> **Task directions**:
Could you rewrite the lines below as a numbered list, starting at the first line and stopping after the line that contains "title Spacecmd [82, 37, 1571, 226]", with blank lines dropped?
---------- Entries ----------
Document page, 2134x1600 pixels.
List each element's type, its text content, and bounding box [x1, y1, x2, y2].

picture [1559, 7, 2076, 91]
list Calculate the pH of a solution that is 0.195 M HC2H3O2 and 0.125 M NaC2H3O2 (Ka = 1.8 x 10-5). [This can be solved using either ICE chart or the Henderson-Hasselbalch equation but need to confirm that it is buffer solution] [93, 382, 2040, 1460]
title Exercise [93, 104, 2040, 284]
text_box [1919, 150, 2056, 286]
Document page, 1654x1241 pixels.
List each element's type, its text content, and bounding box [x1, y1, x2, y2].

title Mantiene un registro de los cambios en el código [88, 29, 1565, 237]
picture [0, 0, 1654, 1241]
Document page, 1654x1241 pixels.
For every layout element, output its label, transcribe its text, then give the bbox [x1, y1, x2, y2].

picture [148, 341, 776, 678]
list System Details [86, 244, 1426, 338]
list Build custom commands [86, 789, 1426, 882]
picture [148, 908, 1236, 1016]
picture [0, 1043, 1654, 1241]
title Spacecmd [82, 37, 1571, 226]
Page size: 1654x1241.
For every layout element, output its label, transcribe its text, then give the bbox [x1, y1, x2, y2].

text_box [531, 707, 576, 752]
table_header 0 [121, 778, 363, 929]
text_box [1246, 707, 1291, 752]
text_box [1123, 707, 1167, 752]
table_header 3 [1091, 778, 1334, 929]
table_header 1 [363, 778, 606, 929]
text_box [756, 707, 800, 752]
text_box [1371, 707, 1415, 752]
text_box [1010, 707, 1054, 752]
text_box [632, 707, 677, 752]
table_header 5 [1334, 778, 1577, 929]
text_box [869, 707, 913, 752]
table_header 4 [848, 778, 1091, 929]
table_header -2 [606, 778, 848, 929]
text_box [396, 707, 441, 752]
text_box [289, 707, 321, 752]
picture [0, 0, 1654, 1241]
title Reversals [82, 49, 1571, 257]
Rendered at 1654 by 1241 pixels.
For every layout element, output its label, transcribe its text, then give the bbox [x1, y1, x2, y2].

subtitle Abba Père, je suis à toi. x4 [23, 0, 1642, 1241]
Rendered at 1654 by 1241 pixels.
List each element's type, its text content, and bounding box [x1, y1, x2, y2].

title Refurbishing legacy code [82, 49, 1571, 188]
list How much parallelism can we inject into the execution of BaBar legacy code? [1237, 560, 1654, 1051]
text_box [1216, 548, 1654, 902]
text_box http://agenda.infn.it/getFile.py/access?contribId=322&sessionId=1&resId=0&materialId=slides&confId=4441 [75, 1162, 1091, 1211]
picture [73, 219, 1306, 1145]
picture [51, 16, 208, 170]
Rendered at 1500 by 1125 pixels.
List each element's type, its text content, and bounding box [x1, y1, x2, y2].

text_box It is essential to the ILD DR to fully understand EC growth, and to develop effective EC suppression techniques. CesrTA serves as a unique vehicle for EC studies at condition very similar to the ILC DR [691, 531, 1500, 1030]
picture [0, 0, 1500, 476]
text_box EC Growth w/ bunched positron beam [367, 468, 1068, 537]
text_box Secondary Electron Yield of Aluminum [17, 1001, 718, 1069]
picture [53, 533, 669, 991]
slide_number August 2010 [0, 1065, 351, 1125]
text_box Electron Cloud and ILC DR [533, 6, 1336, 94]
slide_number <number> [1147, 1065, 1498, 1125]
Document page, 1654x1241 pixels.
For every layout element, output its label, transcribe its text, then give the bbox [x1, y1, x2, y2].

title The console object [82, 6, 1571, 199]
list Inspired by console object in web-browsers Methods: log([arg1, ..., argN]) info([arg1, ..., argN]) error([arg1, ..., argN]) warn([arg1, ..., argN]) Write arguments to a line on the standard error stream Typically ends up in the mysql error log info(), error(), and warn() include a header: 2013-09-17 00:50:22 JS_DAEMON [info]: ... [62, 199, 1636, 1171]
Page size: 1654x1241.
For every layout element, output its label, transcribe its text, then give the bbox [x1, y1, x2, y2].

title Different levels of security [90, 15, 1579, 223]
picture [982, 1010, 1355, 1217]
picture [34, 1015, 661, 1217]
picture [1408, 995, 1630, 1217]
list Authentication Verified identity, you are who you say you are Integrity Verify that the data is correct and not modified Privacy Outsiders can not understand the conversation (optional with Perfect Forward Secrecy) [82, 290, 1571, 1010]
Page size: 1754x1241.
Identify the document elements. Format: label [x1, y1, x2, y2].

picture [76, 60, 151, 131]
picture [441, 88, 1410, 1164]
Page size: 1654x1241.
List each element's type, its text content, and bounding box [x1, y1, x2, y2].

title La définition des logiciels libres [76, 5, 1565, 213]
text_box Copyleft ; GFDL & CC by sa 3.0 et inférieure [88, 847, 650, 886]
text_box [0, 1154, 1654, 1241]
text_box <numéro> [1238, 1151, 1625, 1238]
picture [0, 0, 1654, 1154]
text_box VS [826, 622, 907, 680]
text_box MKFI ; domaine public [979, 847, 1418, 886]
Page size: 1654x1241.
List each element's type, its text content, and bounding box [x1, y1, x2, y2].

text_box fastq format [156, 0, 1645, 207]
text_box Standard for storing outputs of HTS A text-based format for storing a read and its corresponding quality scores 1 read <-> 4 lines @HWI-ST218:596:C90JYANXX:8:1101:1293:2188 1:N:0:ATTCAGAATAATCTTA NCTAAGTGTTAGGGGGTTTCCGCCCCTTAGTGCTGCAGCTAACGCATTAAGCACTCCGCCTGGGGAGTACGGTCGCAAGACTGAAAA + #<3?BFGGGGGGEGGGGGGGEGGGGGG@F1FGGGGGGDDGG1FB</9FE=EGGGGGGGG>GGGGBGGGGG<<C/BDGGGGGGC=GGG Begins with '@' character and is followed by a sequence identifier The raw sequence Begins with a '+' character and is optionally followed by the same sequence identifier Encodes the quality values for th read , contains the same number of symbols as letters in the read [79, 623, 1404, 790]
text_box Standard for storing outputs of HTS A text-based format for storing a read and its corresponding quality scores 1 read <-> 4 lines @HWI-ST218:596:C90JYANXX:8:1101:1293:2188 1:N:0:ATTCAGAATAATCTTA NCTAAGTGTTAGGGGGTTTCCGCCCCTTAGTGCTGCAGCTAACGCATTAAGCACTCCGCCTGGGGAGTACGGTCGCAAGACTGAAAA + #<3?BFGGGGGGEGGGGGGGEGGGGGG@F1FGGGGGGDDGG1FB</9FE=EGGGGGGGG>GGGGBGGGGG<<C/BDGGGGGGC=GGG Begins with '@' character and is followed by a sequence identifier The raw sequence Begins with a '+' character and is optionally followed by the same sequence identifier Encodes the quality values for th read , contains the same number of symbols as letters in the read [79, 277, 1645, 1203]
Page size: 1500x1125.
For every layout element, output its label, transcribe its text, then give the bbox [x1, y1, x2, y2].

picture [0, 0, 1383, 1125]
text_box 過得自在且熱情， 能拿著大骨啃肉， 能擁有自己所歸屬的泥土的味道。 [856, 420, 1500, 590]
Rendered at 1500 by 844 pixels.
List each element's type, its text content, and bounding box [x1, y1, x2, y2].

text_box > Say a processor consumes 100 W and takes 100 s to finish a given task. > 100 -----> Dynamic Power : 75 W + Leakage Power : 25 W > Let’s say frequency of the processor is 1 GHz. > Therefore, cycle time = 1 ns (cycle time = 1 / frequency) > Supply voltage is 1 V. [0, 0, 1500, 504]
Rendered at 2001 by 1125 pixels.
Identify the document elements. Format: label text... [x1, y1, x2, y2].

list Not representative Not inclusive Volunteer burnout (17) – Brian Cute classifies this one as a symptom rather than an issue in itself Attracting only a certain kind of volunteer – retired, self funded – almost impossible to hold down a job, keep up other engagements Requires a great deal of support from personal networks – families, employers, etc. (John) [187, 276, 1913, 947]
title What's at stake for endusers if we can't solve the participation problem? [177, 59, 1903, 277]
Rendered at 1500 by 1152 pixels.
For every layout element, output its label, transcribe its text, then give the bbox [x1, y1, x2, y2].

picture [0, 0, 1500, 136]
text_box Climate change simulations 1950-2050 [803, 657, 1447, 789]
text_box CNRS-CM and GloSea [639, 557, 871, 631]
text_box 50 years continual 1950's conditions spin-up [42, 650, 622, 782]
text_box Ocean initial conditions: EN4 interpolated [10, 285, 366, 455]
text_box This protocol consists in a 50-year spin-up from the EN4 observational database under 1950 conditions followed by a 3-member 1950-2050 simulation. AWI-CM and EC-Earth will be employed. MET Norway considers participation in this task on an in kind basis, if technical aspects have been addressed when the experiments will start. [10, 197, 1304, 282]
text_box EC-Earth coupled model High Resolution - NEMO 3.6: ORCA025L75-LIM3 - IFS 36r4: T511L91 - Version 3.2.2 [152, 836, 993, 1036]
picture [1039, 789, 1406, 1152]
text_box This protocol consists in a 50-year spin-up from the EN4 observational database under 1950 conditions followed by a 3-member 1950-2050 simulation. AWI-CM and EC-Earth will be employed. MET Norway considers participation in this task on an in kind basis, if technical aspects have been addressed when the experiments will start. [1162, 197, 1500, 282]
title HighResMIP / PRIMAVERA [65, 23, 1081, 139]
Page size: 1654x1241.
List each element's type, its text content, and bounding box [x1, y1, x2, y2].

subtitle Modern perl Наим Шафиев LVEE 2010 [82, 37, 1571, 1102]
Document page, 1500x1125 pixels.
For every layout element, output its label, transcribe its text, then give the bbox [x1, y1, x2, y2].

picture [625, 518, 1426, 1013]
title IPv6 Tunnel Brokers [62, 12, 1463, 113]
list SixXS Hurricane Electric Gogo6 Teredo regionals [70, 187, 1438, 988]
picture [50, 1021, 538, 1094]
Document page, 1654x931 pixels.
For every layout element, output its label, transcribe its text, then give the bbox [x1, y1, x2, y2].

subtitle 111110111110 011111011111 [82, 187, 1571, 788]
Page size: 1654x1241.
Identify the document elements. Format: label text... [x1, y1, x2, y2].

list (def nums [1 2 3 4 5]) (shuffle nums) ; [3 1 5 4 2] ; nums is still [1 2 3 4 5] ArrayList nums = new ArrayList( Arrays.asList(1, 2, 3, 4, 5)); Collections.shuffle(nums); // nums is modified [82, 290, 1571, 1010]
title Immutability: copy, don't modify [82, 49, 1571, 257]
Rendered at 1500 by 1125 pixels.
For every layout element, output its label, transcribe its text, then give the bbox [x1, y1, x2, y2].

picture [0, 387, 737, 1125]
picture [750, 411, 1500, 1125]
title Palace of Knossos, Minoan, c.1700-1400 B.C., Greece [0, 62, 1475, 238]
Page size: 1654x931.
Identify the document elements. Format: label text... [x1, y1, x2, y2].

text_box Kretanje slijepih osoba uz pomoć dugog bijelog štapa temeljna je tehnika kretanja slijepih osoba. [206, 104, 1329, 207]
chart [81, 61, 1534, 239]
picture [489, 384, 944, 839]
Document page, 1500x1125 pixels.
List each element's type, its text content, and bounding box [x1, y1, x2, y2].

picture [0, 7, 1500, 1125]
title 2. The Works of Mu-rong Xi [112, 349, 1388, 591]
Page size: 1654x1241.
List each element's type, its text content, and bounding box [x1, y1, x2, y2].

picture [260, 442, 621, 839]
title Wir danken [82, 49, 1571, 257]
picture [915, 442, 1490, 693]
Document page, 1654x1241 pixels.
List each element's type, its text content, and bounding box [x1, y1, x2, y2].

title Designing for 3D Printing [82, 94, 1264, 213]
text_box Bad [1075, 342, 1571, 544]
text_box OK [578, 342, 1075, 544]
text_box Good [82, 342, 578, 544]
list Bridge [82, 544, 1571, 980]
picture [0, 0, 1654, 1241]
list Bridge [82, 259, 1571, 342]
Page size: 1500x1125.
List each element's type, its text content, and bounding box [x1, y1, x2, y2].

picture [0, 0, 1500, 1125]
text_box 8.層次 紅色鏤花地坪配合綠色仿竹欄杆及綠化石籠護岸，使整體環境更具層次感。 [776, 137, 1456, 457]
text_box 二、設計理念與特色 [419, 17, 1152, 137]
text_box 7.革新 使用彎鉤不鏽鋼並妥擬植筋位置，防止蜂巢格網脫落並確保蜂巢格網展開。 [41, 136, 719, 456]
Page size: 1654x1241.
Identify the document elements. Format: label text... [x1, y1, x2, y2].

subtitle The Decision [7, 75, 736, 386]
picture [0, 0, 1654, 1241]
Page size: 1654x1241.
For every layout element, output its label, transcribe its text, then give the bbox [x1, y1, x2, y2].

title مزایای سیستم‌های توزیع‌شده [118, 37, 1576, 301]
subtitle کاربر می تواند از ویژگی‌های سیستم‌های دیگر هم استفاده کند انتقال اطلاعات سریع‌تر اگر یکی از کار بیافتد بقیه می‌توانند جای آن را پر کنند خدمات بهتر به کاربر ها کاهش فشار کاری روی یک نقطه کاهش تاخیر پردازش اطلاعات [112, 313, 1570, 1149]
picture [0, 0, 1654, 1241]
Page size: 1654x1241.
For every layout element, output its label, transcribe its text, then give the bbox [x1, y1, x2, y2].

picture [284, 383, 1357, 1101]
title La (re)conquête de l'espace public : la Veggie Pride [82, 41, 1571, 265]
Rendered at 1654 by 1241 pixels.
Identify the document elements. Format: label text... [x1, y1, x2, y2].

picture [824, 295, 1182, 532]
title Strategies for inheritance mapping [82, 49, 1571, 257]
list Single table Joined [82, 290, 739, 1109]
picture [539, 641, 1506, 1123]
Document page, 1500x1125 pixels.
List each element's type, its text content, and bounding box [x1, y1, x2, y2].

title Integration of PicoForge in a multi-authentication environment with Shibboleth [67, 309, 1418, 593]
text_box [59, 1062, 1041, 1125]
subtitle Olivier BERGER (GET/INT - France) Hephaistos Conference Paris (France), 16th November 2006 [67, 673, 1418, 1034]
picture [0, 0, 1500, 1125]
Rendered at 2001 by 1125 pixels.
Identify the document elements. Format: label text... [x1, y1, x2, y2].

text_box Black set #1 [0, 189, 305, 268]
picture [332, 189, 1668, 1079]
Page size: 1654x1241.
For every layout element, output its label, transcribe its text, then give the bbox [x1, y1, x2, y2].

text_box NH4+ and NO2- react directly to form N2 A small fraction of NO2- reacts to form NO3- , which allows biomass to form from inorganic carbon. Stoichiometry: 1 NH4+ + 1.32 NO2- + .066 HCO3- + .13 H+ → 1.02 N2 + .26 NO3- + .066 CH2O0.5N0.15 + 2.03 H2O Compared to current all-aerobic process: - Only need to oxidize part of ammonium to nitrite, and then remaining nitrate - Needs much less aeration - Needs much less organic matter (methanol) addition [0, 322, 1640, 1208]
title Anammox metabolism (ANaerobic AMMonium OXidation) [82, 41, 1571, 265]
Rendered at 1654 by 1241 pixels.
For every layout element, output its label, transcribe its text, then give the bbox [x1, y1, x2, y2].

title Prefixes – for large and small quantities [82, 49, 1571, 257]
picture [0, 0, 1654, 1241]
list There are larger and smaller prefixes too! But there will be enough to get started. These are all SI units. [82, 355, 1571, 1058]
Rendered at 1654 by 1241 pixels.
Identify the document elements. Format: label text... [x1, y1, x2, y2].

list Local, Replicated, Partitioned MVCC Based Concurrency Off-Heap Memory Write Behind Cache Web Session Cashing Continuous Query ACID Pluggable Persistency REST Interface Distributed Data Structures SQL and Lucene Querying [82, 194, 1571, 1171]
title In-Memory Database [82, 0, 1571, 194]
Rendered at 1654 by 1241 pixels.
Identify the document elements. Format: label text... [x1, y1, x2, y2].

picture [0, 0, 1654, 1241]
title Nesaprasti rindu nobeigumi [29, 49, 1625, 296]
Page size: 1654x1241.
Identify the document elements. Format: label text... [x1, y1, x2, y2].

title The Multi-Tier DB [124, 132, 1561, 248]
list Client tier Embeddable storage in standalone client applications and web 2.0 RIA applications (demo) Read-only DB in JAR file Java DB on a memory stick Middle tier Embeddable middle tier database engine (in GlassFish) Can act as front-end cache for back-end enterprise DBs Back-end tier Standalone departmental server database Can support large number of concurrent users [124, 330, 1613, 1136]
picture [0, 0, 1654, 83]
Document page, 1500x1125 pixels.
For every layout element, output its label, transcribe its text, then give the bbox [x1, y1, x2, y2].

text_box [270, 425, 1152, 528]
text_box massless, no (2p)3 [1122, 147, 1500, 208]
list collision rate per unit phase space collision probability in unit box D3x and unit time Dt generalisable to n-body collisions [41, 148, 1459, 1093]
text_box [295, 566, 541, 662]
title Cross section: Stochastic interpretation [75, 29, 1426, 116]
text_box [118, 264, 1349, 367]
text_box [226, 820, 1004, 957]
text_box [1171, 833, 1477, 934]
----------
> **Solution**:
1. Document page, 2134x1600 pixels.
2. List each element's type, its text content, and bounding box [x1, y1, x2, y2].
3. picture [1559, 7, 2076, 91]
4. list Calculate the pH of a solution that is 0.195 M HC2H3O2 and 0.125 M NaC2H3O2 (Ka = 1.8 x 10-5). [This can be solved using either ICE chart or the Henderson-Hasselbalch equation but need to confirm that it is buffer solution] [93, 382, 2040, 1460]
5. title Exercise [93, 104, 2040, 284]
6. text_box [1919, 150, 2056, 286]
7. Document page, 1654x1241 pixels.
8. List each element's type, its text content, and bounding box [x1, y1, x2, y2].
9. title Mantiene un registro de los cambios en el código [88, 29, 1565, 237]
10. picture [0, 0, 1654, 1241]
11. Document page, 1654x1241 pixels.
12. For every layout element, output its label, transcribe its text, then give the bbox [x1, y1, x2, y2].
13. picture [148, 341, 776, 678]
14. list System Details [86, 244, 1426, 338]
15. list Build custom commands [86, 789, 1426, 882]
16. picture [148, 908, 1236, 1016]
17. picture [0, 1043, 1654, 1241]
18. title Spacecmd [82, 37, 1571, 226]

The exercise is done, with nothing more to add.